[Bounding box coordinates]
....

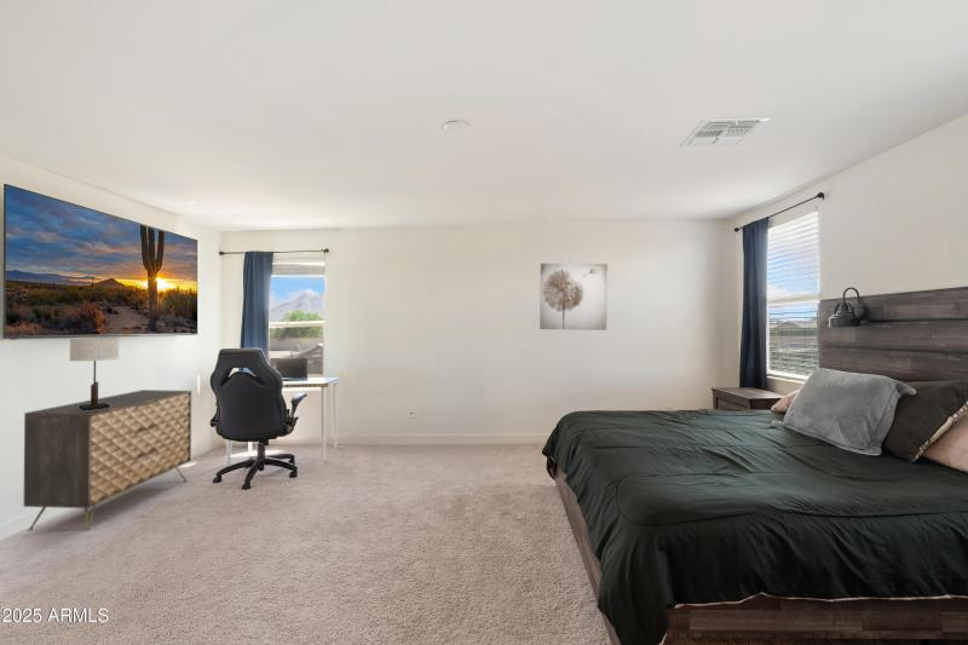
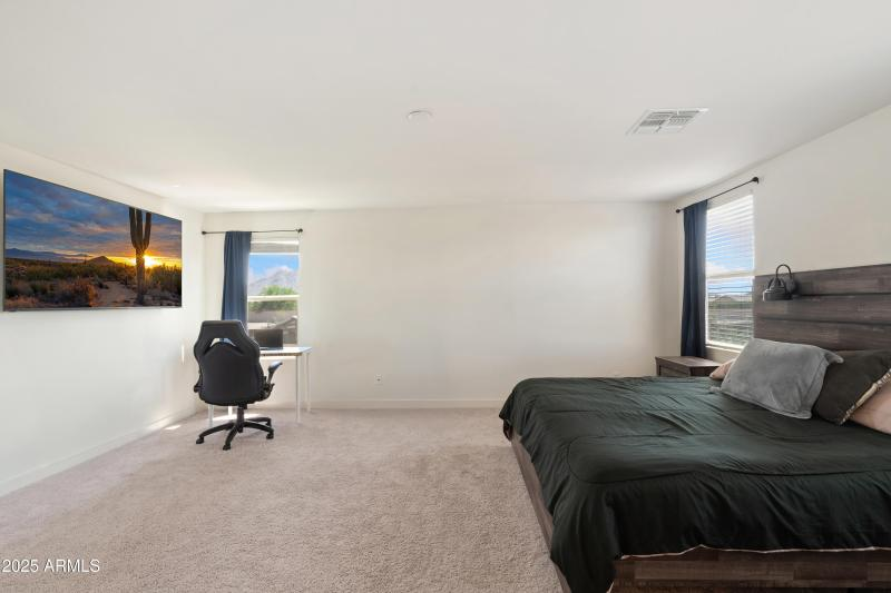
- dresser [23,388,192,532]
- wall art [538,263,609,332]
- table lamp [68,336,120,411]
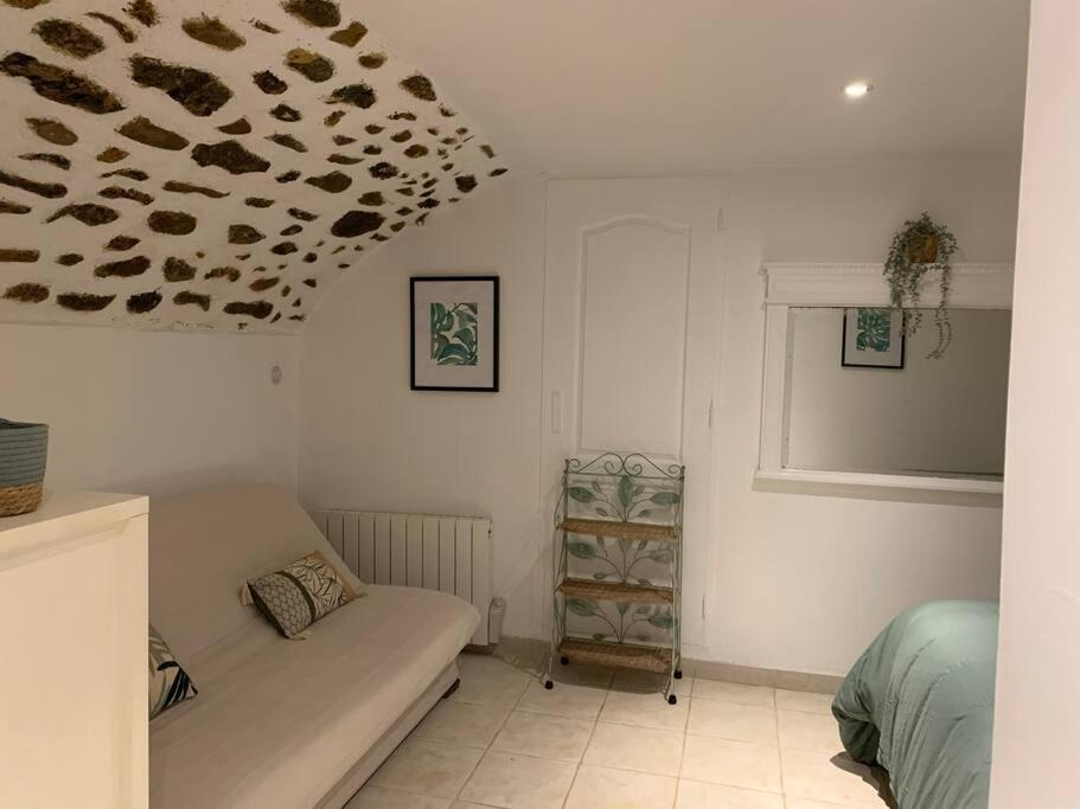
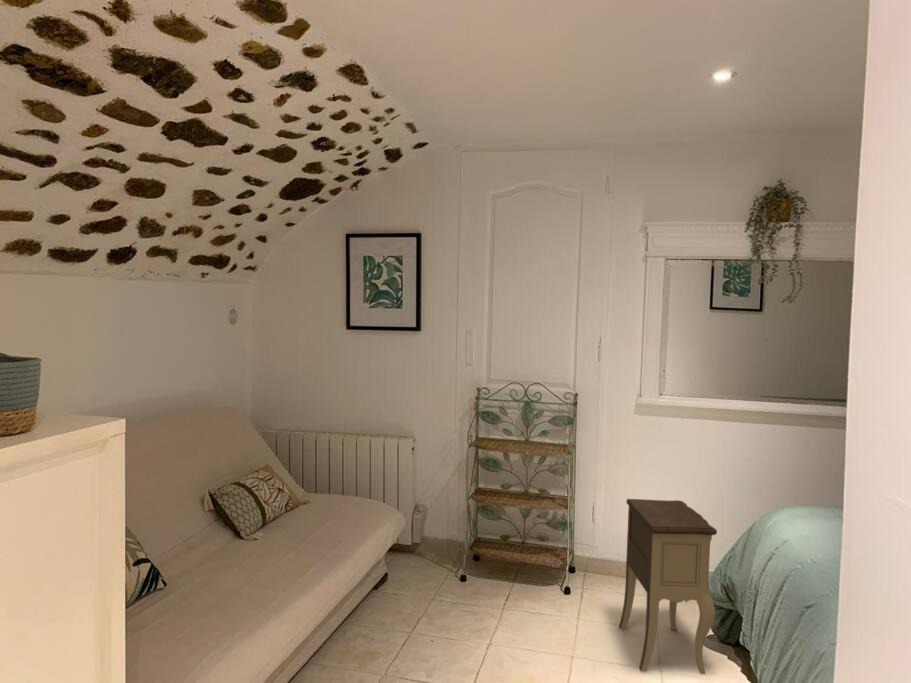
+ nightstand [618,498,718,675]
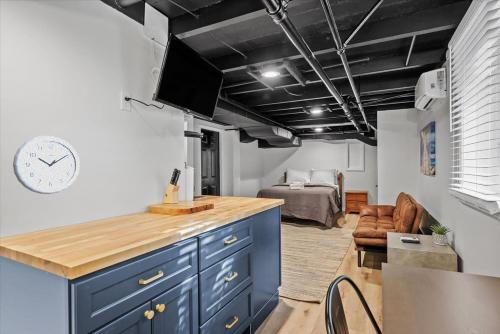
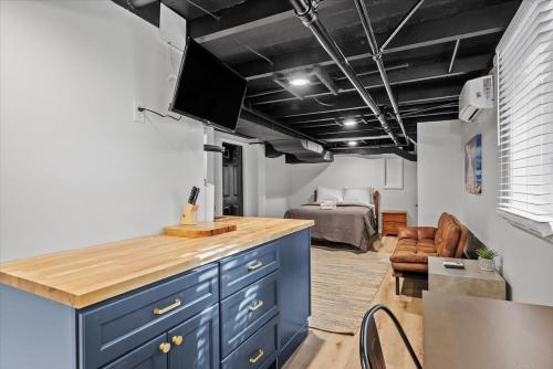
- wall clock [12,135,81,195]
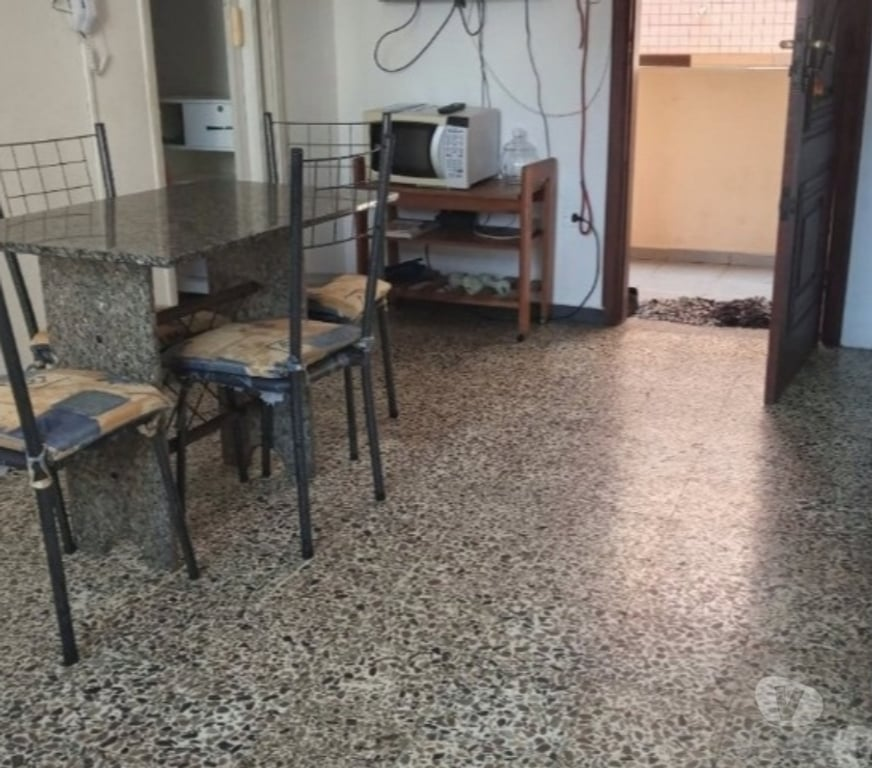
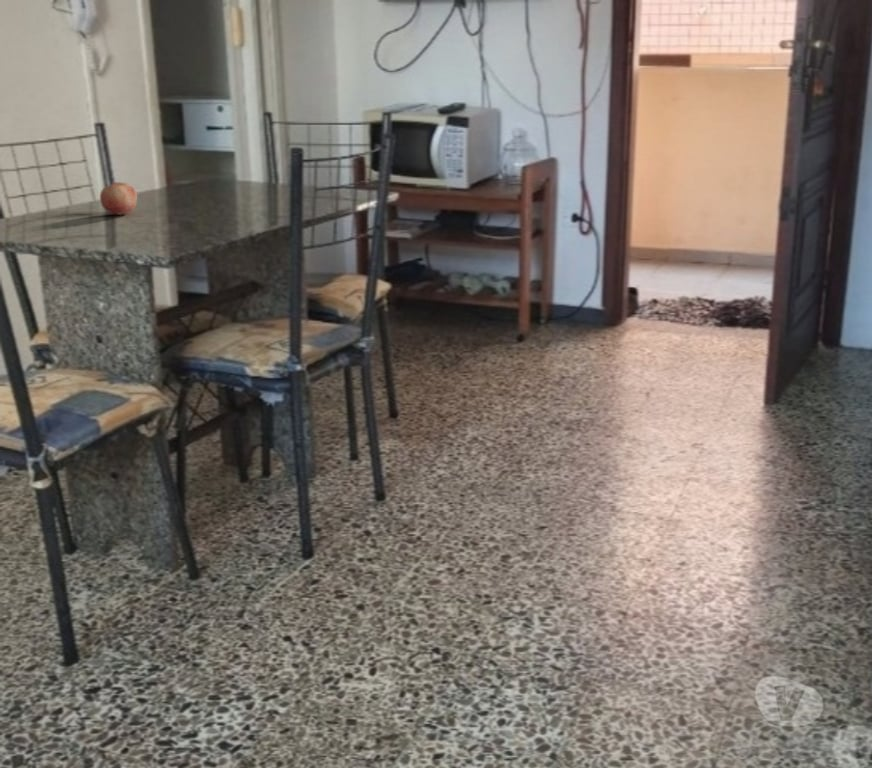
+ fruit [99,181,138,216]
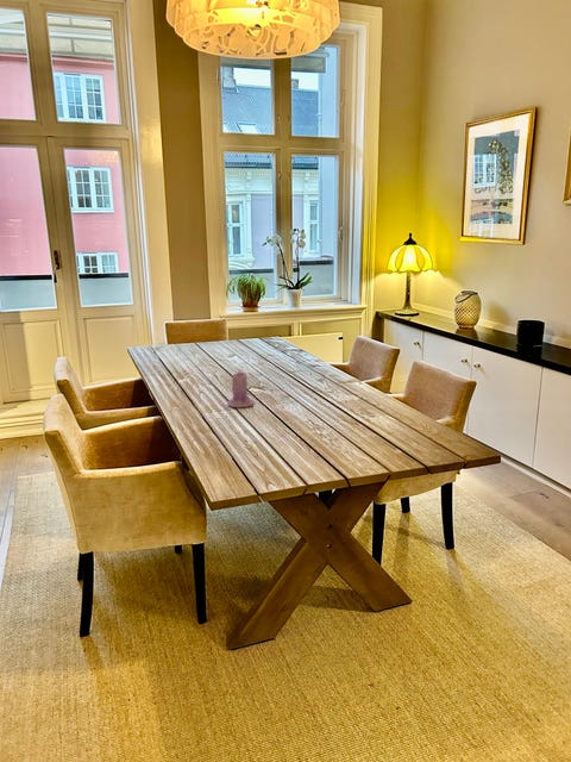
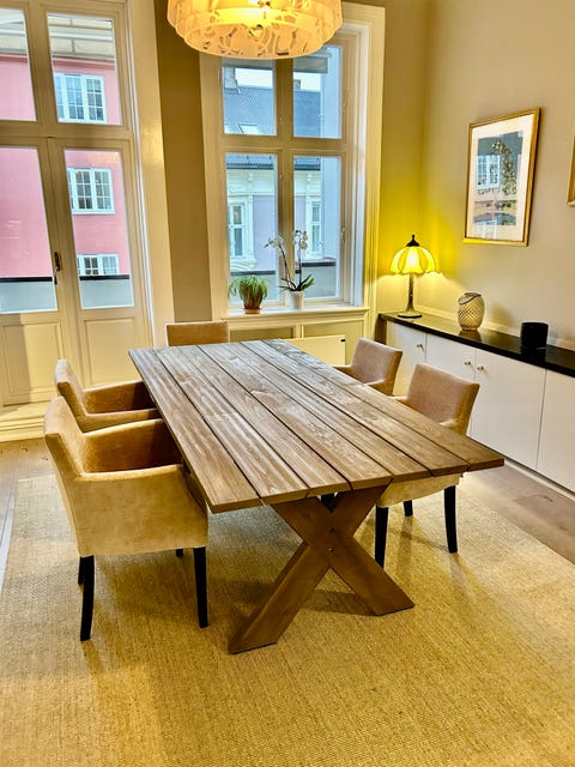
- candle [226,368,255,408]
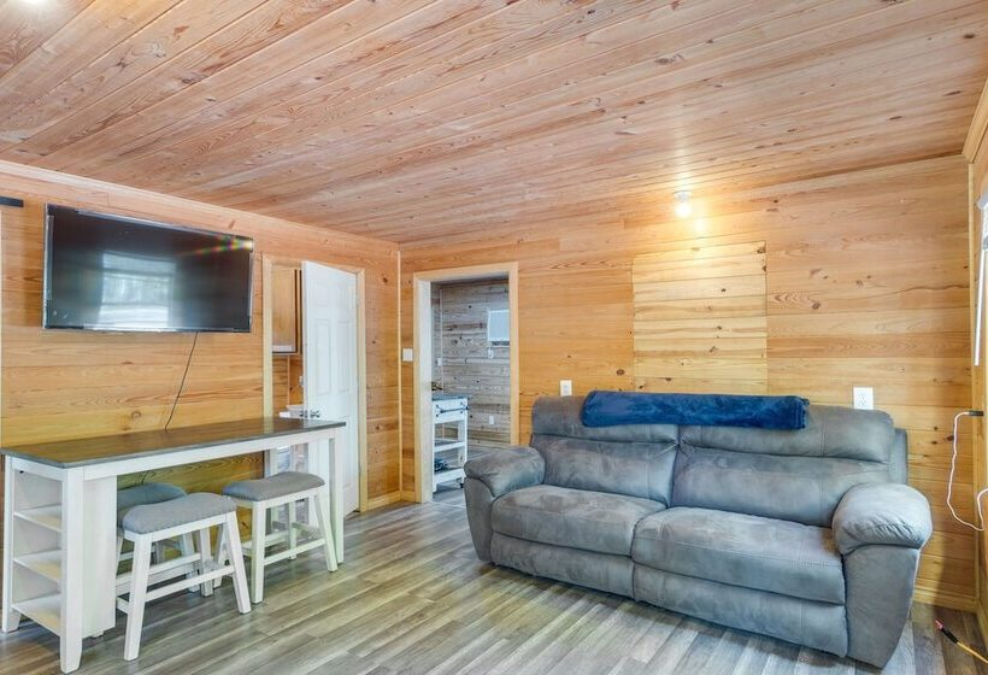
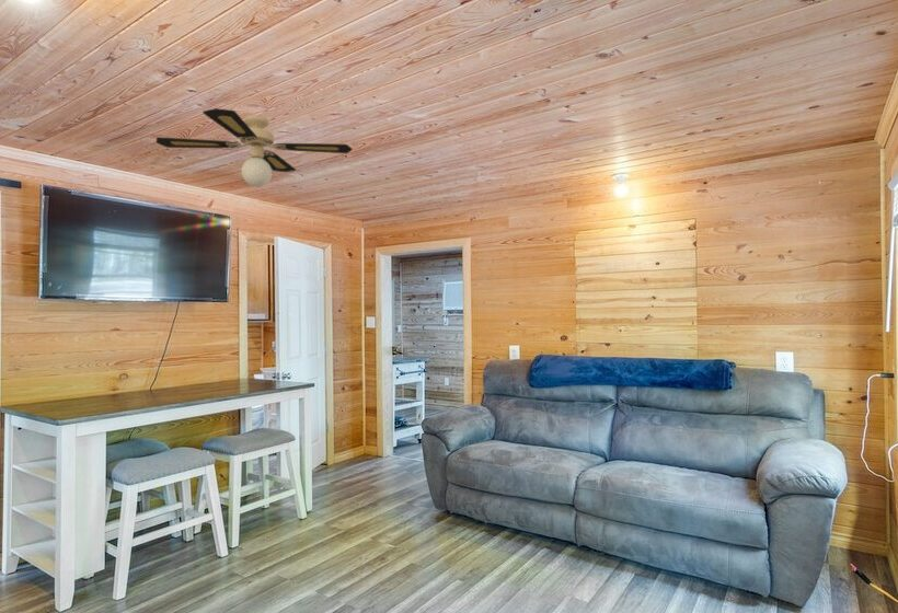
+ ceiling fan [154,107,354,188]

....

TASK GOAL >> Could you reproduce every record above exactly, leaving out the pictures?

RESPONSE TO THIS TASK >>
- dresser [23,388,192,532]
- wall art [538,263,609,332]
- table lamp [68,336,120,411]
+ nightstand [618,498,718,675]
- wall clock [12,135,81,195]
+ fruit [99,181,138,216]
- candle [226,368,255,408]
+ ceiling fan [154,107,354,188]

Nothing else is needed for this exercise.